A partial cystectomy is a procedure in which the surgeon
removes part of your bladder, leaving enough of it so it can
still hold enough urine for you to urinate comfortably.
When is it used?
This procedure is used only when you have a cancerous tumor
in your bladder that is not too large. A partial cystectomy
is rarely performed because in most cases bladder cancer
involves several sites in the bladder and the risk of the
cancer returning is much higher when part rather than all of
the bladder is removed.
Examples of alternatives to this procedure are:
- having radiation therapy or chemotherapy
- using a laser to remove the cancer
- choosing not to have treatment while recognizing the
risks of your condition.
You should ask your doctor about these choices.
How do I prepare for a partial cystectomy?
Plan for your care and recovery after the operation. Allow
for time to rest and try to find people to help you with
your day-to-day duties.
For one week before your surgery, do not take aspirin,
ibuprofen (such as Motrin or Advil), or any other
nonprescription pain relievers except for acetaminophen
(such as Tylenol). You may take acetaminophen for pain.

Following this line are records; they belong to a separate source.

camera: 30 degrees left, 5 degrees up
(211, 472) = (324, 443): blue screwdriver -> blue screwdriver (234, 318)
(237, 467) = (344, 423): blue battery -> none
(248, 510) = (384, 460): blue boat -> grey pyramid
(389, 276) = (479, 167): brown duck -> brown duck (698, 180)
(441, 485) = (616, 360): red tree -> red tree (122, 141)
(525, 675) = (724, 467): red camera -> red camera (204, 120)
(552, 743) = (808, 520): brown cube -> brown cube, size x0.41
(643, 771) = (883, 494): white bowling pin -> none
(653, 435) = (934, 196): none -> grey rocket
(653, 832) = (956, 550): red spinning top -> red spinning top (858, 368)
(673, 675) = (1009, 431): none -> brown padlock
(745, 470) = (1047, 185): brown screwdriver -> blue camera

Follow any instructions your doctor may give you. Eat a
light meal, such as soup or salad, the night before the
procedure. Do not eat or drink anything after midnight and
the morning before the procedure. Do not even drink coffee,
tea, or water.
What happens during the procedure?
You will be given general anesthesia. A general anesthetic
will relax your muscles and make you feel as if you are in a
deep sleep. It will prevent you from feeling pain during
the operation.
The doctor will make a cut in the lower part of your abdomen
to expose the bladder and tie off the blood supply to the
area. He or she will remove the affected part of the
bladder and sew the remaining part closed, then close the
cut.
What happens after the procedure?
- You may be in the hospital for 1 to 5 days.
- A catheter will be used to allow urine to drain while the
bladder heals.
- The cuts may drain for a few days.
- Your bladder may not hold as much urine as it used to,
and you may need to urinate more often. Over time,
though, the bladder may stretch and hold more urine.

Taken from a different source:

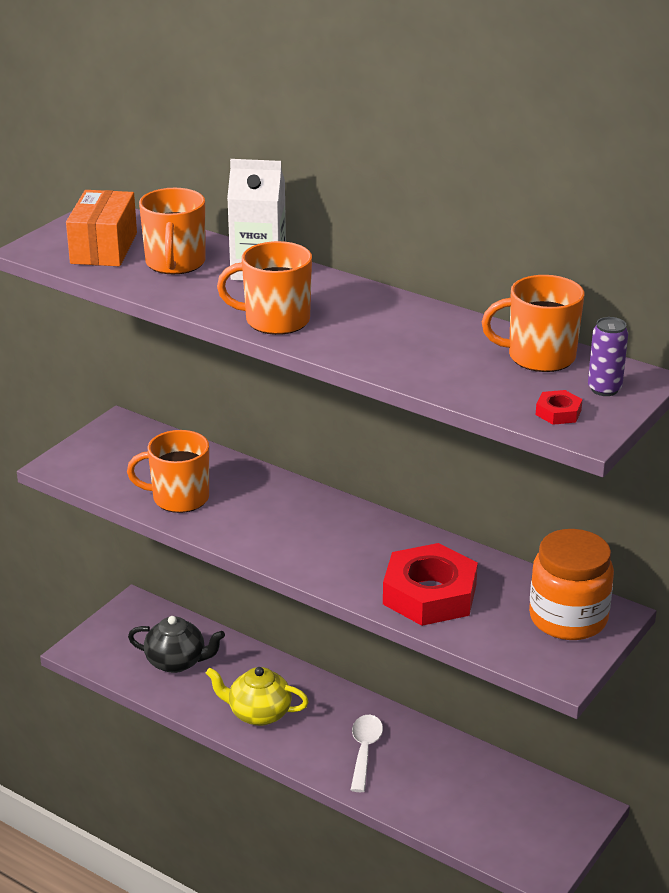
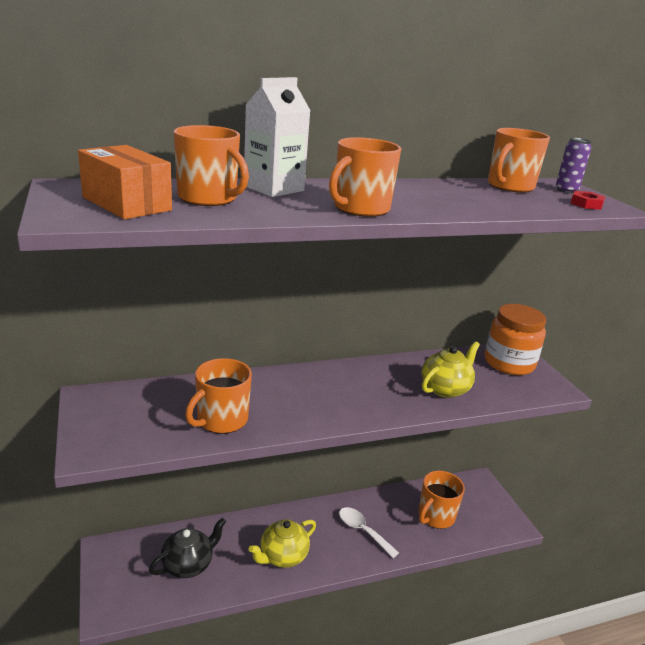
camera: 55 degrees left, 5 degrees down
(429, 594) = (445, 388): red nut -> yellow teapot
(464, 797) = (435, 516): none -> orange mug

Ask your doctor what steps you should take and when you
should come back for a checkup.
What are the benefits of this procedure?
You may no longer have cancer and its side affects.
What are the risks associated with this procedure?

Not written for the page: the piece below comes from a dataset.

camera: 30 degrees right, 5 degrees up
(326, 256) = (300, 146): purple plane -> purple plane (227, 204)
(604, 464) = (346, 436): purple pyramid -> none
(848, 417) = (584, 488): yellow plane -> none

- There are some risks when you have general anesthesia.
Discuss these risks with your doctor.
- Urine may leak from the cut in the bladder.
- The ureters (tubes that connect the kidneys to the
bladder) may be cut or damaged.
- One or both ureters may need to be reattached to the
bladder.
- The intestines could be damaged and require surgical
repair.
- The operation may not remove all the cancer, and the
cancer may grow back.
- You may need further treatment.
- Bleeding and infection may occur.
You should ask your doctor how these risks apply to you.
When should I call the doctor?
Call the doctor immediately if:
- You develop a fever.
- You develop nausea or vomiting.
Call the doctor during office hours if:
- You have questions about the procedure or its result.
- You want to make another appointment.